_LISTED ENTRIES:_
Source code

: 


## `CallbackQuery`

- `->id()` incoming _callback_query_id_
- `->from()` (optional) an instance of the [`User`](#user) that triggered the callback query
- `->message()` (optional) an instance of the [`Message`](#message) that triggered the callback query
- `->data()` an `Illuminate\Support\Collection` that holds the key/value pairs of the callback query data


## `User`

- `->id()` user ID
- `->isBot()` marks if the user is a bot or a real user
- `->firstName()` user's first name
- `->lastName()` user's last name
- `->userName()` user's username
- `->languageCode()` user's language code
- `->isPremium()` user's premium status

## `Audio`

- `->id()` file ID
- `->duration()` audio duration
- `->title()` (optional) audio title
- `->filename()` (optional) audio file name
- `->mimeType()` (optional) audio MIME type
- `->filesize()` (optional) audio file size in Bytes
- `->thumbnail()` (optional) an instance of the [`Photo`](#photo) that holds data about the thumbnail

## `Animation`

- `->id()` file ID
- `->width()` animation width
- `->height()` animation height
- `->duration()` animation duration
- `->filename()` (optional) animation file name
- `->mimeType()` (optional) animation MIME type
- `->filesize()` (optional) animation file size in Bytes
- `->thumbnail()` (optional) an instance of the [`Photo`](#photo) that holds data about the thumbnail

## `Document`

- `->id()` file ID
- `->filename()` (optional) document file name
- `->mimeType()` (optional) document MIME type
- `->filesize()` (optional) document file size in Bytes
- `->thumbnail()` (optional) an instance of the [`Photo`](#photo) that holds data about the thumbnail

_JOB:_ The word "duration" appears in some lines of the data. Copy every one of those lines.

_ANSWER FOR THE TASK:_
- `->duration()` audio duration
- `->duration()` animation duration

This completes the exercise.